Może to być jednak trudne, ponieważ jak zwrócił uwagę kierownik reprezentacji Norwegii Clas Brede Brathen: Halvor jak się okazało jest jednak tylko człowiekiem, popełnia błędy i nie ma, jak się wydawało nam wcześniej, nerwów ze stali.
Trener norweskich skoczków Alexander Stoeckl stwierdził z kolei, że skocznia normalna wyraźnie nie pasuje jego podopiecznemu. Popełnia błędy psujące skoki, a na tego rodzaju obiekcie marginesy są bardzo małe. To na dużych skoczniach Halvor świetnie się czuje i już pokazał, że umie dobrze latać i wygrywać - podkreślił.

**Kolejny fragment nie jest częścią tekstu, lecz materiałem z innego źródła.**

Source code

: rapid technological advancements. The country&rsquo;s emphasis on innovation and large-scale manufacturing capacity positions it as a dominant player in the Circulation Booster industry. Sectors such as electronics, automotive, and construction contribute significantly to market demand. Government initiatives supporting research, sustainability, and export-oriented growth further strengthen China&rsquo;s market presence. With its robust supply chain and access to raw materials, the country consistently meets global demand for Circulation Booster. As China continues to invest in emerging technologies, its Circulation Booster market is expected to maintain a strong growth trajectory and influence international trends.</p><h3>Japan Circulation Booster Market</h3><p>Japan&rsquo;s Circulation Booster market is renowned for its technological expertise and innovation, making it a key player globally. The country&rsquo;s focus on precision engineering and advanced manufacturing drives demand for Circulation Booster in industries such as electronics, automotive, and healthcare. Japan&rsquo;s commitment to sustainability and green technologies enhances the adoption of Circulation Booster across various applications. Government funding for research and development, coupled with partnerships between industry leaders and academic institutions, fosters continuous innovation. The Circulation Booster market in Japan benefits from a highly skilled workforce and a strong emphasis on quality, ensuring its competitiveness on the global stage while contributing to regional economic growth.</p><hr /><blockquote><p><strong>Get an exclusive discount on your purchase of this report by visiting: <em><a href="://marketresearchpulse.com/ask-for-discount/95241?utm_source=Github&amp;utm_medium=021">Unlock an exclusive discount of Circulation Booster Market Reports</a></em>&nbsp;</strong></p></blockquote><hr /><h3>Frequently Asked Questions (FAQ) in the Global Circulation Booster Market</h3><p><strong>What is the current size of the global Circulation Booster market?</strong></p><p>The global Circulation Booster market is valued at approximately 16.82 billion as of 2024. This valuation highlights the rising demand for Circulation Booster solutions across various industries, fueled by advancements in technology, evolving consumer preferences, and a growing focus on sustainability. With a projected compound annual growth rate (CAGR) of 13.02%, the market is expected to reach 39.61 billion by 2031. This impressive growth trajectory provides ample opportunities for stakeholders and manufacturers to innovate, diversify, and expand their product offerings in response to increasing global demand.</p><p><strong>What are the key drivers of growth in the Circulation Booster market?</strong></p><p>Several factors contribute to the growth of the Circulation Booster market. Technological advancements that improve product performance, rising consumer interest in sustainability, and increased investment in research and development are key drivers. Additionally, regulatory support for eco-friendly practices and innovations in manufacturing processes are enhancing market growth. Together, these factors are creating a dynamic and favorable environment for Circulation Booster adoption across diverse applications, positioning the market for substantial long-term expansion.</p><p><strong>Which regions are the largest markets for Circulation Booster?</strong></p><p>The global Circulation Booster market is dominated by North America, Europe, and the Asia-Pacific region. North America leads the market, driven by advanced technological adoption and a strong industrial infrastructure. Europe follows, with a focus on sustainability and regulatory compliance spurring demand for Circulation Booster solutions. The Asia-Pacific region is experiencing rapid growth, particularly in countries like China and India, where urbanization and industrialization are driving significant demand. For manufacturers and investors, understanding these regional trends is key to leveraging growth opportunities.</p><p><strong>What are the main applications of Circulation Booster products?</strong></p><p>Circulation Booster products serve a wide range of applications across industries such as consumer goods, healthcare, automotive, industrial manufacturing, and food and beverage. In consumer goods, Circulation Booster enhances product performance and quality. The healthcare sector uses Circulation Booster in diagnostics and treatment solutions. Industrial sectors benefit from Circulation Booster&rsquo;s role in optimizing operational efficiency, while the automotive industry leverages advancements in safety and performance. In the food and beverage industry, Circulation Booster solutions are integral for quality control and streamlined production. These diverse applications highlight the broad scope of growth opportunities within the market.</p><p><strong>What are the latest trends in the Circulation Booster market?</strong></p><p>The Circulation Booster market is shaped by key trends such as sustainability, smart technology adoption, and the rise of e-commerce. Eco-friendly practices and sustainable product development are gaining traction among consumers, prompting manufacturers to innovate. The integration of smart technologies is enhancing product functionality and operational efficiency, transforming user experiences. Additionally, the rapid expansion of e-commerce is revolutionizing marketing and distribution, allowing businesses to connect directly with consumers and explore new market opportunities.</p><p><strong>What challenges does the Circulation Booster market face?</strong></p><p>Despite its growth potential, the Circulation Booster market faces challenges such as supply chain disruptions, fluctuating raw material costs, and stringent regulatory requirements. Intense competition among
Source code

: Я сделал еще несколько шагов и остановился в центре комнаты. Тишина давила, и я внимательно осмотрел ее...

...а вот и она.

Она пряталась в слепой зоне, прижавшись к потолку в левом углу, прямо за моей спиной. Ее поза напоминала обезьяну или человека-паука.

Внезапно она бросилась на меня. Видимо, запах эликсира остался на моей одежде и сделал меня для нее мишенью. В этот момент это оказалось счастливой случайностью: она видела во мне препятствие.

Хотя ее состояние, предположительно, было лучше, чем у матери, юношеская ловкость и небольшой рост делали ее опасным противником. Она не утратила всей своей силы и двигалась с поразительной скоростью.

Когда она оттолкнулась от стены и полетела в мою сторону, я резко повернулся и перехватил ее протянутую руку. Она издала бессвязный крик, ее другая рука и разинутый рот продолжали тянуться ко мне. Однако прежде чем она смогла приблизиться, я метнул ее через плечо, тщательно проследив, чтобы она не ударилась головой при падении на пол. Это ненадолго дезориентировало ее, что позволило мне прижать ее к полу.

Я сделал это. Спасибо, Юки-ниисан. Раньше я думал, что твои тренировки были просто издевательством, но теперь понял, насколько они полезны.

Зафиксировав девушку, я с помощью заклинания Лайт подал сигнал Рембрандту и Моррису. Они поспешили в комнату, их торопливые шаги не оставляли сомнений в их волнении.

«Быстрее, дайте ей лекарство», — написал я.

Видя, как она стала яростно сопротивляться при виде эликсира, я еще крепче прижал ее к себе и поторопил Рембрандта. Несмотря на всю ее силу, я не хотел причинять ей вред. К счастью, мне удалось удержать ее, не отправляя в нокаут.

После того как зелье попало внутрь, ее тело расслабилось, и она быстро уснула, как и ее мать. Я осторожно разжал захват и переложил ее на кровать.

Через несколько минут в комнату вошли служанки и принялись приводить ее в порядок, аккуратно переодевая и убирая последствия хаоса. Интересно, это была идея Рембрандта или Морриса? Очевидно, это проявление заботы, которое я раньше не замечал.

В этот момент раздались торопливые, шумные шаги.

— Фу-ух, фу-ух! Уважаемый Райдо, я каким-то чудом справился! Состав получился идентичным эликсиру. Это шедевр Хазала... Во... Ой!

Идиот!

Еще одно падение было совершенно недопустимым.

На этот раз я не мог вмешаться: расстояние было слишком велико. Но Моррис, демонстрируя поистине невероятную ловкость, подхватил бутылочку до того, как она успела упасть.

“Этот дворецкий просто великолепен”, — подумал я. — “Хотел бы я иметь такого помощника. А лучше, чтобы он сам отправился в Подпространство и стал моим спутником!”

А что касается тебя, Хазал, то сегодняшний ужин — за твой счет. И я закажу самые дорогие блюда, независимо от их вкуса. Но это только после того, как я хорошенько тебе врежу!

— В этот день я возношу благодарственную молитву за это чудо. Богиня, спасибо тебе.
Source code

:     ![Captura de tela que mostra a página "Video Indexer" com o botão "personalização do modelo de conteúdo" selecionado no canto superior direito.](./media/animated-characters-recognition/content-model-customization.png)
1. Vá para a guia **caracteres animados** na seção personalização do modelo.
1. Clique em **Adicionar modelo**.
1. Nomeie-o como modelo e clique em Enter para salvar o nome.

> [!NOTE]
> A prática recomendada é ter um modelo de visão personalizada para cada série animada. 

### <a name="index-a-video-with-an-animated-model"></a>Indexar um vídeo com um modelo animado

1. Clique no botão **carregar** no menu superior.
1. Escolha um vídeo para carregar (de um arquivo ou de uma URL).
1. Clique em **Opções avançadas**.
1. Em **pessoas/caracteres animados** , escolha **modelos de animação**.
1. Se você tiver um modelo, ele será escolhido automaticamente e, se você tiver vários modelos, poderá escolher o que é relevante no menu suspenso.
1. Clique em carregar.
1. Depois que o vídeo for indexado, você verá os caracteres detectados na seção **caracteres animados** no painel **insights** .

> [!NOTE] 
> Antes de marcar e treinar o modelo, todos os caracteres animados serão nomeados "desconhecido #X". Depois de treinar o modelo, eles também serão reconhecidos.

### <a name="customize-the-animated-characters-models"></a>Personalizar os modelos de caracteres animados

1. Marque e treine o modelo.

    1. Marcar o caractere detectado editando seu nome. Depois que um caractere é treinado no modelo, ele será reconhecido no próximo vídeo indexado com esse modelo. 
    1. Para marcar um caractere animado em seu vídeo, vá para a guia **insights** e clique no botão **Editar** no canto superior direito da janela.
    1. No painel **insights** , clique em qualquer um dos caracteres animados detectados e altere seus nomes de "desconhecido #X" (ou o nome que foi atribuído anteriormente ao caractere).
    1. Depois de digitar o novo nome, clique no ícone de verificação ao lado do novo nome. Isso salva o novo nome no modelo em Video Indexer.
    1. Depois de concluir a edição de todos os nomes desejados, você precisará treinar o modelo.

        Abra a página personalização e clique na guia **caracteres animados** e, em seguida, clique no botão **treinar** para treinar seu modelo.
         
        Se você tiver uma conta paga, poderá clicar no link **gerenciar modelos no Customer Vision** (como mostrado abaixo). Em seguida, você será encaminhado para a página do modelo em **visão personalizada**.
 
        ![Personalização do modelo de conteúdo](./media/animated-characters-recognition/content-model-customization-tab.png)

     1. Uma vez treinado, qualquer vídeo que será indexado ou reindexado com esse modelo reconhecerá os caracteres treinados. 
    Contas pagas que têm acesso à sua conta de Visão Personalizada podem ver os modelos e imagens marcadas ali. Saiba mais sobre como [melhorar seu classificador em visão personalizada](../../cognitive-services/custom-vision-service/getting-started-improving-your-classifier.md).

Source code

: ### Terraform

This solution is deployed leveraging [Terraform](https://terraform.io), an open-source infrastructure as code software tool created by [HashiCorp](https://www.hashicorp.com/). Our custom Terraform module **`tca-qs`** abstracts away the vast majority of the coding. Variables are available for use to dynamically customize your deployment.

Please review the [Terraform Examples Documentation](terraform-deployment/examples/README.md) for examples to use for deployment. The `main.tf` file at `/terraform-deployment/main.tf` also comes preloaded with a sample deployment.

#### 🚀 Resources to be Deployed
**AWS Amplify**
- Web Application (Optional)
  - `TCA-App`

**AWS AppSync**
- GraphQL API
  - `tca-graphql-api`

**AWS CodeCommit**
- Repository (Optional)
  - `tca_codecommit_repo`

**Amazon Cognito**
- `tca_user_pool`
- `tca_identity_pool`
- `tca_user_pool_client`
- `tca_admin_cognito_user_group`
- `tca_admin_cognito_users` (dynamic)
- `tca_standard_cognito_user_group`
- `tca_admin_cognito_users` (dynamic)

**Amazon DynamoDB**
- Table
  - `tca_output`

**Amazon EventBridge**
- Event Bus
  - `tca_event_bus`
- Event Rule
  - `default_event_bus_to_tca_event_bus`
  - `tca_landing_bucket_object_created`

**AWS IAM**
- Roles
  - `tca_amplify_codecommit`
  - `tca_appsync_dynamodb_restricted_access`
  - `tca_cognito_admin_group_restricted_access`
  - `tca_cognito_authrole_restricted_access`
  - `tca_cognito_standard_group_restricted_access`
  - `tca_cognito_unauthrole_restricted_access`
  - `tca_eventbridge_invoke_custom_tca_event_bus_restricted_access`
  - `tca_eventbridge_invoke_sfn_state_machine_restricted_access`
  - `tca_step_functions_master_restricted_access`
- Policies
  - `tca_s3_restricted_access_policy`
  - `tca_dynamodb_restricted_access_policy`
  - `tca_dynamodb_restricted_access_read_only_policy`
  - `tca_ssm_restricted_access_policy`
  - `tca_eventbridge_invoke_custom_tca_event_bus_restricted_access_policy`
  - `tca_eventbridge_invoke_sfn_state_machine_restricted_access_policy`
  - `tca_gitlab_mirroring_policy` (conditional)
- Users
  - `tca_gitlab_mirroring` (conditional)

Już nie mogę się doczekać konkursu w piątek i powrotu do wielkiego latania - przyznał Granerud na antenie kanału telewizji NRK.
Rodzimi fachowcy nie wierzą w Graneruda
Pomimo że Norwegia zajęła drugie miejsce w konkursie mieszanym w niedzielę, to norwescy dziennikarze zauważyli zły nastrój Graneruda.
Widać było, że srebro to dla niego porażka, chociaż starał się mieć dobrą minę - skomentowała agencja NTB, a eksperci NRK zauważyli że „tym medalem był wyraźnie sfrustrowany”.
Wiem, że mogliśmy wygrać, ale moje skoki nie były najlepsze, więc jak tu cieszyć się z drugiego miejsca - powiedział skoczek przed kamerą stacji.
Zdaniem wielu mediów, powodem słabej dyspozycji lidera Pucharu Świata w tych mistrzostwach może być psychiczna presja i brak doświadczenia, dzięki któremu to dziesięć lat starszy Piotr Żyła zdobył złoty medal na skoczni normalnej.
Zwrócono też uwagę że Granerud, który seryjnie wygrywa w PŚ, "psychicznie pęka” w prestiżowych zawodach, jak Turniej Czterech Skoczni, w którym był czwarty, czy obecnie MŚ. Wielkie imprezy raz na jakiś czas, to nie cotygodniowa rywalizacja w PŚ i na nich sprawdzają się zwykle rutynowani zawodnicy z dużym bagażem doświadczenia - zauważyli dziennikarze.